> **Exercises**:
**a.** Please list every person named in the article on indie horror distribution below.
**b.** In the article on indie horror distribution, who co-founded RADiUS-TWC with Tom Quinn?

> **Passage shown**:

Should you release your horror film in theaters before it hits video-on-demand? Or on VOD before theaters? Or do it day-and-date, i.e. on both platforms simultaneously?
Ask independent distributors, and you’ll get all sorts of answers—but you’re guaranteed to hear at least one of the following catchphrases about the indie horror distribution landscape.
“We’re still in the Wild West,” says actor-turned-producer Elijah Wood of the multimedia production company, SpectreVision.
“We say we’re ‘screen-agnostic,’” offers Tom Quinn, co-founder, with Jason Janego, of Weinstein Company boutique label RADiUS-TWC.
And they’ll all mention the fact that contemporary distribution is no longer a “one-size-fits-all” system. Ultimately, these terms are all speaking to the same understanding: that maximizing your audience requires seeing the theatrical and digital realms as a single, converged, multi-headed monster. When releasing your would-be breakout horror hit, a screen is a screen is a screen, be it in a theater, in your living room, or on your computer, tablet or phone. “As it pertains to film distribution, the gap between the indie world and the studio system is the greatest it’s ever been,” says Wood. “There’s no singular model anymore for how to release something.”
Recognizing those stakes, independents agree, begets a firm grasp on the identity of your company and its genre films, which in turn makes your choice of one of many release strategies a little less scary.
What Follows It Follows?

> **Supplied material**:
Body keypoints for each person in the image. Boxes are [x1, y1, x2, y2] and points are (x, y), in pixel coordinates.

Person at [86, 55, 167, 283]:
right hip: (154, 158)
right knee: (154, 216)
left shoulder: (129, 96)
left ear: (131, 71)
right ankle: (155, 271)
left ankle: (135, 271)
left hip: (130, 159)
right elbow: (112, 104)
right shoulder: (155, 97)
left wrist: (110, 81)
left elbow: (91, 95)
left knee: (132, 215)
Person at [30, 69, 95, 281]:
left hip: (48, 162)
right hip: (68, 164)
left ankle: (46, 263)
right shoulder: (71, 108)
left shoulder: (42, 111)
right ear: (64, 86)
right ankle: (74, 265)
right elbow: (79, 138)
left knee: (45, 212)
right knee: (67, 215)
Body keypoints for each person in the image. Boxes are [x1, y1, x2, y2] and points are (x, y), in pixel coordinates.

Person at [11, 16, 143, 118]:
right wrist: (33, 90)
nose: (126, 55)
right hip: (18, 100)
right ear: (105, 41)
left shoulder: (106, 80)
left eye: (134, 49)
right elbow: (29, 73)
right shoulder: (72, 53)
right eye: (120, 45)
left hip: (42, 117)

> **Answers to the tasks**:
**a.** Elijah Wood, Tom Quinn, Jason Janego

**b.** Jason Janego